Work instruction => Copy out all of the entries exactly as they appear.

Given records =>
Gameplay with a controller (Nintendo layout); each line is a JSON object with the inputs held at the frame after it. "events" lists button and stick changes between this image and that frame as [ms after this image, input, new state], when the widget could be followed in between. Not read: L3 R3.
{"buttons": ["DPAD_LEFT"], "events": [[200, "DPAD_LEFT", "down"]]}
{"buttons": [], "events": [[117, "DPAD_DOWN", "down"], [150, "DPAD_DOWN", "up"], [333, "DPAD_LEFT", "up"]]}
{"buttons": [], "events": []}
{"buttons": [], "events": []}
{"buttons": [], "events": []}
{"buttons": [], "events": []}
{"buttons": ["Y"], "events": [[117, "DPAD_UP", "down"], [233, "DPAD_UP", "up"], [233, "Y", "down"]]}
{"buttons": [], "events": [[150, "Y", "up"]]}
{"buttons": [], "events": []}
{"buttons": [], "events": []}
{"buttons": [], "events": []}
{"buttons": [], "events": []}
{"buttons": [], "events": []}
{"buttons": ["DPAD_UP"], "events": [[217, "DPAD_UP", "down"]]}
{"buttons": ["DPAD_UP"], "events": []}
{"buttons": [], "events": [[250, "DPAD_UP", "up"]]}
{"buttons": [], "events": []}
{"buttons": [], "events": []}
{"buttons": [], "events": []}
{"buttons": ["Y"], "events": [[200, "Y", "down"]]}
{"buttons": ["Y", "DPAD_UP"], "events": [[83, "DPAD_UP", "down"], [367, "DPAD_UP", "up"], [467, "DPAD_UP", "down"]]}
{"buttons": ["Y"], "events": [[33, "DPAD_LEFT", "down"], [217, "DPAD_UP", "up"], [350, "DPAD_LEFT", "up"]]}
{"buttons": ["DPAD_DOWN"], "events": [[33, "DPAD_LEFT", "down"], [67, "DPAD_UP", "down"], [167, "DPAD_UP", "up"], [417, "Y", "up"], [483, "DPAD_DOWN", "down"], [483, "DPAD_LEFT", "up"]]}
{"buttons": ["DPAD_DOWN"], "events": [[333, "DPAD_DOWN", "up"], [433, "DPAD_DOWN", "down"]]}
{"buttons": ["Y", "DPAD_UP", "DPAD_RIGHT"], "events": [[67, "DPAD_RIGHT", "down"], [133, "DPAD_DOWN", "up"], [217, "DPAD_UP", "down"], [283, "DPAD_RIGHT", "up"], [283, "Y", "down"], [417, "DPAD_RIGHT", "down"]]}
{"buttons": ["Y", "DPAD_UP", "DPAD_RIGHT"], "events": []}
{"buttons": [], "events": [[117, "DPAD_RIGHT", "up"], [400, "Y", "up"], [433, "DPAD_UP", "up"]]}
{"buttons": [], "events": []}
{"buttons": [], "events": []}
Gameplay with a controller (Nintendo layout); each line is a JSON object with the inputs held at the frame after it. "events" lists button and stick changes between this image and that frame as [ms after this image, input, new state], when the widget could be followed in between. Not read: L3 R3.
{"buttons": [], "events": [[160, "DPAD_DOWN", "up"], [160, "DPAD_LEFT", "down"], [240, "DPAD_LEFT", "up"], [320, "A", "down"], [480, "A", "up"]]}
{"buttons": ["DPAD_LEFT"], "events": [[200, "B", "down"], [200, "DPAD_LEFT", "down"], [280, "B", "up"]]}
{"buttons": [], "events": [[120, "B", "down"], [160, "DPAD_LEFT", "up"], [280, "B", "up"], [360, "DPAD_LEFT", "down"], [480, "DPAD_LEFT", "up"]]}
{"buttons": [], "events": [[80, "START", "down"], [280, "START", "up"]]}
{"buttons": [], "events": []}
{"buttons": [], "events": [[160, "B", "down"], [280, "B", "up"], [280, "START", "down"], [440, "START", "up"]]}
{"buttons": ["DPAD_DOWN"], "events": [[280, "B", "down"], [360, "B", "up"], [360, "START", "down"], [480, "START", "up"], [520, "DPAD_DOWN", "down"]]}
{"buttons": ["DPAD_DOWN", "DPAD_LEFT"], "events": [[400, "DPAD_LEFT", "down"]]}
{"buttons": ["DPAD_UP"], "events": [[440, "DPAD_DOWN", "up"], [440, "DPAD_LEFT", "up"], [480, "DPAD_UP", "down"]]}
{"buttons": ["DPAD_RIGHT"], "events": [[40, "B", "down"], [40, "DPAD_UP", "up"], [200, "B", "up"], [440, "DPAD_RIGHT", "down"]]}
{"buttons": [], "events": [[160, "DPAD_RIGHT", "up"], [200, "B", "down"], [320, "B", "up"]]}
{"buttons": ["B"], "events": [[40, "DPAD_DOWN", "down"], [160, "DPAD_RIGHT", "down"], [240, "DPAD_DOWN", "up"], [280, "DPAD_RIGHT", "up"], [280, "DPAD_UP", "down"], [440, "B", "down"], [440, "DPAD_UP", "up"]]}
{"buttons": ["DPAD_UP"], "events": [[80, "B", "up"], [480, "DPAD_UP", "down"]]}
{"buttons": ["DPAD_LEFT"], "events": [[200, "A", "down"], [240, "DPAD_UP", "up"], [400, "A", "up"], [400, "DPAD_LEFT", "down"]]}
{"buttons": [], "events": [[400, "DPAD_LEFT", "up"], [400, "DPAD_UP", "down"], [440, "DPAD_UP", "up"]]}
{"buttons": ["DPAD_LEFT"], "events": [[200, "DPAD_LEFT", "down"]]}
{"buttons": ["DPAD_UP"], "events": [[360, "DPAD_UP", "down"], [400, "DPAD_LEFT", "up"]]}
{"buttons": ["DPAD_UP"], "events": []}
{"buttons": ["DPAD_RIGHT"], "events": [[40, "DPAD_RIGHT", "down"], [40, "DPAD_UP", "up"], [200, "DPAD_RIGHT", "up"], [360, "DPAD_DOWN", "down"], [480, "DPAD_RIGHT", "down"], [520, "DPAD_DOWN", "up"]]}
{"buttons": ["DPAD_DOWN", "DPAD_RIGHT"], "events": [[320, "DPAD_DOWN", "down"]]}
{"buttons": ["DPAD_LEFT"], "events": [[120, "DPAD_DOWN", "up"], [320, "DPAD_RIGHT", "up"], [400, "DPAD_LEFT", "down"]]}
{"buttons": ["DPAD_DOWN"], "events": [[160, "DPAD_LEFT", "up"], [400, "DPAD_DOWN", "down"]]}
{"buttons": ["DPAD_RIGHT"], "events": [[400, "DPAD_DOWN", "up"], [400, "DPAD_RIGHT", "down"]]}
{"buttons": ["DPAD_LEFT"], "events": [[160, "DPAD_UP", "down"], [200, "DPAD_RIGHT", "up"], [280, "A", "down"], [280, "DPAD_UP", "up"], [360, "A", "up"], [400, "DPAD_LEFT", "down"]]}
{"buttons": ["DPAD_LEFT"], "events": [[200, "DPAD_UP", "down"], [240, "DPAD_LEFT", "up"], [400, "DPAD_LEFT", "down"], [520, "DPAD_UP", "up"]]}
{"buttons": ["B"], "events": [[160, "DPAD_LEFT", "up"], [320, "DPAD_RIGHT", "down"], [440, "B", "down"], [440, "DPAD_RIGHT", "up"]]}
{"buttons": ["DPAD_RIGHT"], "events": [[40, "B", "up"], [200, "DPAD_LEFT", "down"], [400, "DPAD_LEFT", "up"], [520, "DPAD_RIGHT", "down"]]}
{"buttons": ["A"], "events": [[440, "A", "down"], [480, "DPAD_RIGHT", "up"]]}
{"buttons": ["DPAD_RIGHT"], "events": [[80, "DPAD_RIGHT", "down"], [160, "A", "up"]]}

Reply to the exercise =>
Gameplay with a controller (Nintendo layout); each line is a JSON object with the inputs held at the frame after it. "events" lists button and stick changes between this image and that frame as [ms after this image, input, new state], when the widget could be followed in between. Not read: L3 R3.
{"buttons": ["DPAD_LEFT"], "events": [[200, "DPAD_LEFT", "down"]]}
{"buttons": [], "events": [[117, "DPAD_DOWN", "down"], [150, "DPAD_DOWN", "up"], [333, "DPAD_LEFT", "up"]]}
{"buttons": [], "events": []}
{"buttons": [], "events": []}
{"buttons": [], "events": []}
{"buttons": [], "events": []}
{"buttons": ["Y"], "events": [[117, "DPAD_UP", "down"], [233, "DPAD_UP", "up"], [233, "Y", "down"]]}
{"buttons": [], "events": [[150, "Y", "up"]]}
{"buttons": [], "events": []}
{"buttons": [], "events": []}
{"buttons": [], "events": []}
{"buttons": [], "events": []}
{"buttons": [], "events": []}
{"buttons": ["DPAD_UP"], "events": [[217, "DPAD_UP", "down"]]}
{"buttons": ["DPAD_UP"], "events": []}
{"buttons": [], "events": [[250, "DPAD_UP", "up"]]}
{"buttons": [], "events": []}
{"buttons": [], "events": []}
{"buttons": [], "events": []}
{"buttons": ["Y"], "events": [[200, "Y", "down"]]}
{"buttons": ["Y", "DPAD_UP"], "events": [[83, "DPAD_UP", "down"], [367, "DPAD_UP", "up"], [467, "DPAD_UP", "down"]]}
{"buttons": ["Y"], "events": [[33, "DPAD_LEFT", "down"], [217, "DPAD_UP", "up"], [350, "DPAD_LEFT", "up"]]}
{"buttons": ["DPAD_DOWN"], "events": [[33, "DPAD_LEFT", "down"], [67, "DPAD_UP", "down"], [167, "DPAD_UP", "up"], [417, "Y", "up"], [483, "DPAD_DOWN", "down"], [483, "DPAD_LEFT", "up"]]}
{"buttons": ["DPAD_DOWN"], "events": [[333, "DPAD_DOWN", "up"], [433, "DPAD_DOWN", "down"]]}
{"buttons": ["Y", "DPAD_UP", "DPAD_RIGHT"], "events": [[67, "DPAD_RIGHT", "down"], [133, "DPAD_DOWN", "up"], [217, "DPAD_UP", "down"], [283, "DPAD_RIGHT", "up"], [283, "Y", "down"], [417, "DPAD_RIGHT", "down"]]}
{"buttons": ["Y", "DPAD_UP", "DPAD_RIGHT"], "events": []}
{"buttons": [], "events": [[117, "DPAD_RIGHT", "up"], [400, "Y", "up"], [433, "DPAD_UP", "up"]]}
{"buttons": [], "events": []}
{"buttons": [], "events": []}
Gameplay with a controller (Nintendo layout); each line is a JSON object with the inputs held at the frame after it. "events" lists button and stick changes between this image and that frame as [ms after this image, input, new state], when the widget could be followed in between. Not read: L3 R3.
{"buttons": [], "events": [[160, "DPAD_DOWN", "up"], [160, "DPAD_LEFT", "down"], [240, "DPAD_LEFT", "up"], [320, "A", "down"], [480, "A", "up"]]}
{"buttons": ["DPAD_LEFT"], "events": [[200, "B", "down"], [200, "DPAD_LEFT", "down"], [280, "B", "up"]]}
{"buttons": [], "events": [[120, "B", "down"], [160, "DPAD_LEFT", "up"], [280, "B", "up"], [360, "DPAD_LEFT", "down"], [480, "DPAD_LEFT", "up"]]}
{"buttons": [], "events": [[80, "START", "down"], [280, "START", "up"]]}
{"buttons": [], "events": []}
{"buttons": [], "events": [[160, "B", "down"], [280, "B", "up"], [280, "START", "down"], [440, "START", "up"]]}
{"buttons": ["DPAD_DOWN"], "events": [[280, "B", "down"], [360, "B", "up"], [360, "START", "down"], [480, "START", "up"], [520, "DPAD_DOWN", "down"]]}
{"buttons": ["DPAD_DOWN", "DPAD_LEFT"], "events": [[400, "DPAD_LEFT", "down"]]}
{"buttons": ["DPAD_UP"], "events": [[440, "DPAD_DOWN", "up"], [440, "DPAD_LEFT", "up"], [480, "DPAD_UP", "down"]]}
{"buttons": ["DPAD_RIGHT"], "events": [[40, "B", "down"], [40, "DPAD_UP", "up"], [200, "B", "up"], [440, "DPAD_RIGHT", "down"]]}
{"buttons": [], "events": [[160, "DPAD_RIGHT", "up"], [200, "B", "down"], [320, "B", "up"]]}
{"buttons": ["B"], "events": [[40, "DPAD_DOWN", "down"], [160, "DPAD_RIGHT", "down"], [240, "DPAD_DOWN", "up"], [280, "DPAD_RIGHT", "up"], [280, "DPAD_UP", "down"], [440, "B", "down"], [440, "DPAD_UP", "up"]]}
{"buttons": ["DPAD_UP"], "events": [[80, "B", "up"], [480, "DPAD_UP", "down"]]}
{"buttons": ["DPAD_LEFT"], "events": [[200, "A", "down"], [240, "DPAD_UP", "up"], [400, "A", "up"], [400, "DPAD_LEFT", "down"]]}
{"buttons": [], "events": [[400, "DPAD_LEFT", "up"], [400, "DPAD_UP", "down"], [440, "DPAD_UP", "up"]]}
{"buttons": ["DPAD_LEFT"], "events": [[200, "DPAD_LEFT", "down"]]}
{"buttons": ["DPAD_UP"], "events": [[360, "DPAD_UP", "down"], [400, "DPAD_LEFT", "up"]]}
{"buttons": ["DPAD_UP"], "events": []}
{"buttons": ["DPAD_RIGHT"], "events": [[40, "DPAD_RIGHT", "down"], [40, "DPAD_UP", "up"], [200, "DPAD_RIGHT", "up"], [360, "DPAD_DOWN", "down"], [480, "DPAD_RIGHT", "down"], [520, "DPAD_DOWN", "up"]]}
{"buttons": ["DPAD_DOWN", "DPAD_RIGHT"], "events": [[320, "DPAD_DOWN", "down"]]}
{"buttons": ["DPAD_LEFT"], "events": [[120, "DPAD_DOWN", "up"], [320, "DPAD_RIGHT", "up"], [400, "DPAD_LEFT", "down"]]}
{"buttons": ["DPAD_DOWN"], "events": [[160, "DPAD_LEFT", "up"], [400, "DPAD_DOWN", "down"]]}
{"buttons": ["DPAD_RIGHT"], "events": [[400, "DPAD_DOWN", "up"], [400, "DPAD_RIGHT", "down"]]}
{"buttons": ["DPAD_LEFT"], "events": [[160, "DPAD_UP", "down"], [200, "DPAD_RIGHT", "up"], [280, "A", "down"], [280, "DPAD_UP", "up"], [360, "A", "up"], [400, "DPAD_LEFT", "down"]]}
{"buttons": ["DPAD_LEFT"], "events": [[200, "DPAD_UP", "down"], [240, "DPAD_LEFT", "up"], [400, "DPAD_LEFT", "down"], [520, "DPAD_UP", "up"]]}
{"buttons": ["B"], "events": [[160, "DPAD_LEFT", "up"], [320, "DPAD_RIGHT", "down"], [440, "B", "down"], [440, "DPAD_RIGHT", "up"]]}
{"buttons": ["DPAD_RIGHT"], "events": [[40, "B", "up"], [200, "DPAD_LEFT", "down"], [400, "DPAD_LEFT", "up"], [520, "DPAD_RIGHT", "down"]]}
{"buttons": ["A"], "events": [[440, "A", "down"], [480, "DPAD_RIGHT", "up"]]}
{"buttons": ["DPAD_RIGHT"], "events": [[80, "DPAD_RIGHT", "down"], [160, "A", "up"]]}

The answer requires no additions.